I am not suggesting that death is not
sad, or traumatic, because of course it is.
But in a funeral you experience how
God takes this traumatic moment of death and transforms it into a life giving
moment of faith.
You see and hear and sing in those
moments what our faith is all about death and resurrection.
Someone we loved died, but here we
are together, and we sing, laugh, and cry together.
We remember the person and God makes
something more out of it.
And this is what is so powerful about
God.
Is that God transforms our wounds,
our traumas, into something beautiful.
God doesn't get rid of the trauma.
Trauma is a part of life.
It is part of being human.
People let us down, life doesn't
always work out.
People die, love hurts.
But trauma can be transformed.
What was dead is alive.
Forgiveness is real.
We can be at a funeral and laugh
together at something that happened in life.

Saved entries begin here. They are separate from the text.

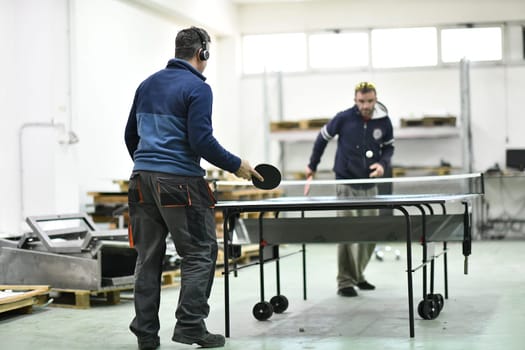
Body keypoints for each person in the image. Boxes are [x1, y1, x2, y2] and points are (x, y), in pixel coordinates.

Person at [124, 26, 262, 350]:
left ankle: (146, 335)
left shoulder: (147, 85)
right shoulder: (198, 88)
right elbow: (202, 141)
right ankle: (190, 326)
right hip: (180, 183)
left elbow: (130, 136)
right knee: (200, 252)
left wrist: (150, 166)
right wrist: (237, 165)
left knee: (147, 257)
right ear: (203, 53)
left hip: (140, 180)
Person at [306, 82, 394, 297]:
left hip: (371, 186)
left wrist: (383, 164)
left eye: (370, 101)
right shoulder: (344, 118)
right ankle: (345, 281)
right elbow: (322, 138)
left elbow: (389, 147)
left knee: (370, 235)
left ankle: (358, 275)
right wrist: (312, 166)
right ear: (355, 100)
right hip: (345, 183)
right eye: (362, 101)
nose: (366, 105)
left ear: (376, 99)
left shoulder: (383, 121)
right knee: (347, 234)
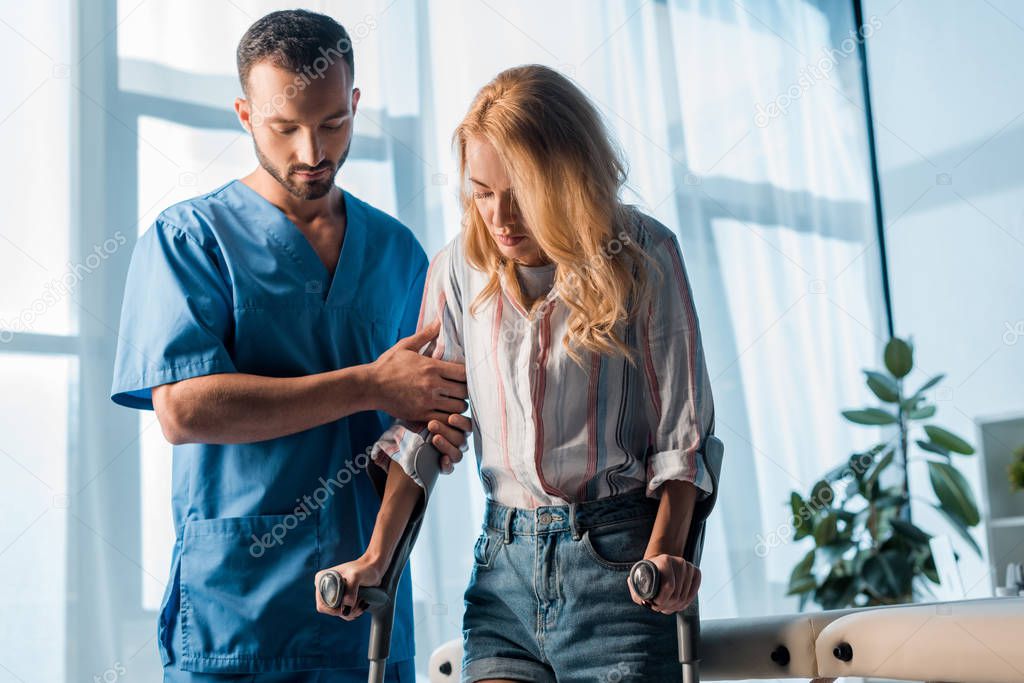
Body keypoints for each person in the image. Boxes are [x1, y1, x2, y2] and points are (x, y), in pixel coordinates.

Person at [316, 64, 717, 683]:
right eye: (482, 191)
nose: (499, 218)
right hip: (503, 566)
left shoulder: (644, 254)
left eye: (521, 192)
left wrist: (665, 554)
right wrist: (373, 559)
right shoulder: (457, 270)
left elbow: (682, 440)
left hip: (619, 570)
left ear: (569, 178)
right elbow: (424, 431)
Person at [110, 10, 470, 682]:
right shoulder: (189, 240)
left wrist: (434, 427)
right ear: (245, 115)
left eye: (334, 123)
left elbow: (424, 425)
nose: (313, 151)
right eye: (285, 128)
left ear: (355, 103)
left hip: (367, 611)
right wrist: (371, 384)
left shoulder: (396, 252)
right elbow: (184, 411)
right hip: (238, 616)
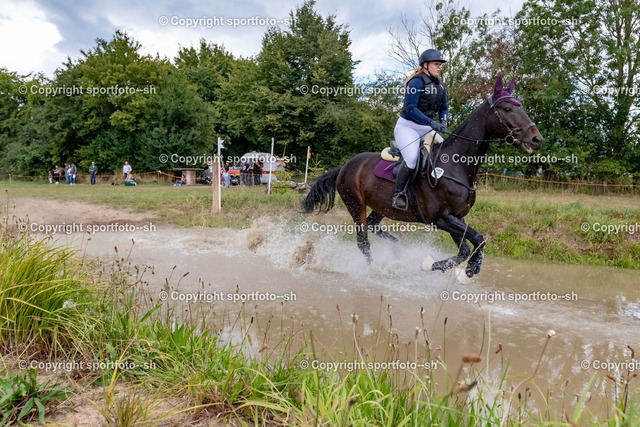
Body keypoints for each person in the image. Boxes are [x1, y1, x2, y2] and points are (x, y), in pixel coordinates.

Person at [392, 48, 449, 211]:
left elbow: (444, 108)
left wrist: (443, 122)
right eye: (436, 64)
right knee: (411, 158)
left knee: (446, 153)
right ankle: (398, 194)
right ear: (425, 65)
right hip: (408, 126)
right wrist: (431, 122)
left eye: (440, 65)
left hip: (427, 127)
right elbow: (410, 108)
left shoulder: (441, 86)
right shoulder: (416, 82)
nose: (439, 67)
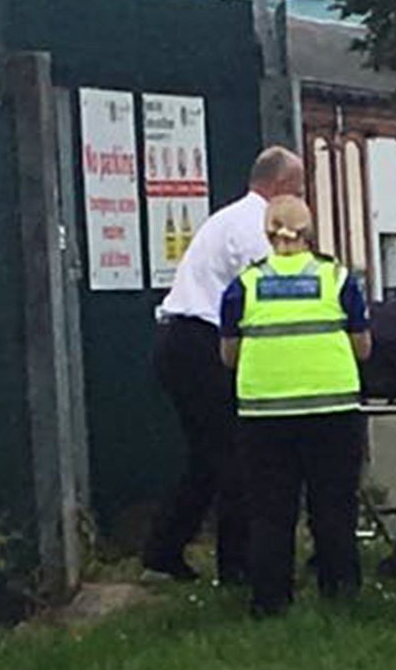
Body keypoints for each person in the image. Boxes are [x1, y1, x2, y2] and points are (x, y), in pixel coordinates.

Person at [145, 146, 307, 582]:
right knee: (238, 456)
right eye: (297, 189)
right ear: (277, 186)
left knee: (208, 456)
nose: (301, 201)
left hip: (181, 341)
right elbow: (270, 290)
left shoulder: (229, 218)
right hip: (201, 343)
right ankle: (237, 566)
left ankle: (164, 551)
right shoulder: (257, 225)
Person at [219, 196, 373, 618]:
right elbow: (362, 347)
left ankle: (270, 600)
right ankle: (339, 593)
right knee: (334, 506)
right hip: (332, 410)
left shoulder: (243, 285)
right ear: (309, 231)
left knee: (270, 512)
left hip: (264, 415)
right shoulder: (338, 280)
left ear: (268, 233)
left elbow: (228, 356)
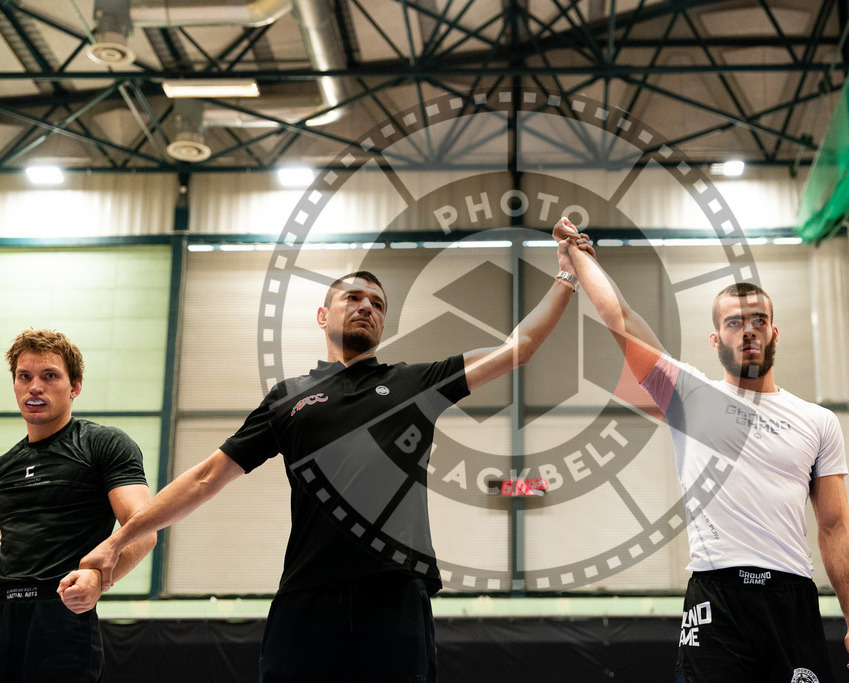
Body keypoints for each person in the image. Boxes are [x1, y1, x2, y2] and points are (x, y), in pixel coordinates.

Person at [78, 223, 594, 682]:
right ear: (324, 314)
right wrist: (116, 543)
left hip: (393, 595)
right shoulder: (286, 398)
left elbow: (516, 349)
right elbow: (205, 479)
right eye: (353, 297)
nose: (366, 305)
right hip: (308, 596)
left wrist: (566, 276)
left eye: (377, 303)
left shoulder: (414, 382)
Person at [555, 219, 849, 682]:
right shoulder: (690, 397)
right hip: (716, 597)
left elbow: (834, 525)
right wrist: (580, 260)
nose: (748, 331)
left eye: (758, 321)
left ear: (774, 334)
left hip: (791, 599)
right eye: (734, 323)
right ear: (716, 339)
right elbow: (621, 319)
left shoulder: (818, 421)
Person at [0, 329, 155, 683]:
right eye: (24, 377)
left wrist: (100, 578)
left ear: (75, 387)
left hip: (62, 616)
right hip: (5, 613)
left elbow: (144, 530)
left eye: (49, 376)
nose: (34, 387)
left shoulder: (103, 444)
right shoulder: (5, 466)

We can sing past death into a whole
new realm of existence.
Coming together makes that possible,
faith makes that possible.
I have always wondered why Jesus
shows up with his scars?
I would have thought that they would
have gone away.
I think this because when we talk
about heaven that is how we think of ourselves.

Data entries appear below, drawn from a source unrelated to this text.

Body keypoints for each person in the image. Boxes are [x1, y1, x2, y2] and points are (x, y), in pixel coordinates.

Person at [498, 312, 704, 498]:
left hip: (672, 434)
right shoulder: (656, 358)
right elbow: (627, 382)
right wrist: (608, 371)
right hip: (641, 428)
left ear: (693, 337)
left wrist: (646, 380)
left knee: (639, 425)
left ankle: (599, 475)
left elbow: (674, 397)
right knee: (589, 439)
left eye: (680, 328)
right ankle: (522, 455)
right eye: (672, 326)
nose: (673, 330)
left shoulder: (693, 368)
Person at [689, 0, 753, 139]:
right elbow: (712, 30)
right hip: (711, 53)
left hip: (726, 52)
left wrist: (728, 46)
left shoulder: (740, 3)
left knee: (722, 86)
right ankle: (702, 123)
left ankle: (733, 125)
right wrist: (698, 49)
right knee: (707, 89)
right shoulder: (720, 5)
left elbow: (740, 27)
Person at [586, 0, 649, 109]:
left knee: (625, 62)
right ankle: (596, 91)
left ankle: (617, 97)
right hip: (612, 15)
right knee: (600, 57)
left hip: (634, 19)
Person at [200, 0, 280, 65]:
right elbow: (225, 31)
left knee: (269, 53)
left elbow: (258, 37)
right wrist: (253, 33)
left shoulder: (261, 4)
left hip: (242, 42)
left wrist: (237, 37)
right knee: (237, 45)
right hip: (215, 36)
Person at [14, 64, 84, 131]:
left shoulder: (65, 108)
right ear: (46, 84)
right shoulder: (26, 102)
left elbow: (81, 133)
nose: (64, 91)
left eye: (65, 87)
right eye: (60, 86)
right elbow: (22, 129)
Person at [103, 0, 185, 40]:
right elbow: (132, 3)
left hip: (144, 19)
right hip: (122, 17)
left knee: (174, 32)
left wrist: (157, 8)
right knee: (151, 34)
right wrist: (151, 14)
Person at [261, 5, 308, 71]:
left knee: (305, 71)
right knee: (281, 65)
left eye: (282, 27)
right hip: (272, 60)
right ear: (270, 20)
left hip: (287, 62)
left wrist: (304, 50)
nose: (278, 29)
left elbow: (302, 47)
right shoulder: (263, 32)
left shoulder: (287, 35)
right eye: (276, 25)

When I get to heaven I will get the
best version of my body.
Somewhere between 18 and 21.
I will be young and fit, I will be
without scars.
But Jesus has his scars.
He shows them to the disciples.
It is the only way they know him.
Perhaps we shouldn't be so quick to
want to do away with our scars.
Perhaps it is the scars that makes us
who we are.
It is in the trauma's of life that
God makes us who we are.
It is in the trauma's that God
transforms us.
It was in this great trauma that God
transformed the world.
When before there was only death and
sin, now there is life and love.
That is the message of the
resurrection.
Things don't have to stay one way.
Our trauma is not the end of the
story.
God can transform it so that we can
believe in the resurrection of life, the forgiveness of sins, and the company
of the saints.
Someone posted this quote, from author AnneLamott, on Facebook this week.
“You will lose someone you can’t live without,
and your heart will be badly broken, and the bad news is that you never
completely get over the loss of your beloved.
But this is also the good news.
They live forever in your broken heart that
doesn’t seal back up.
And you come through.
It’s like having a broken leg that never heals
perfectly – that still hurts when the weather gets cold, but you learn to dance
with the limp.”
That truth speaks to what God does
with our trauma.
God transforms it into good news,
into life, into singing and laughing.
Maybe our first reaction is not to
trust.
We have good reason not to.
Our past trauma's forge in us
preconceived notions about the world and ourselves.
But faith in God helps us sing in the
midst of sadness.
Faith in God helps us celebrate a
well lived life.
Faith in God transforms our traumas
of Friday into the joy of Easter.
May you all have a week filled with
transforming your traumas into the joy of Easter.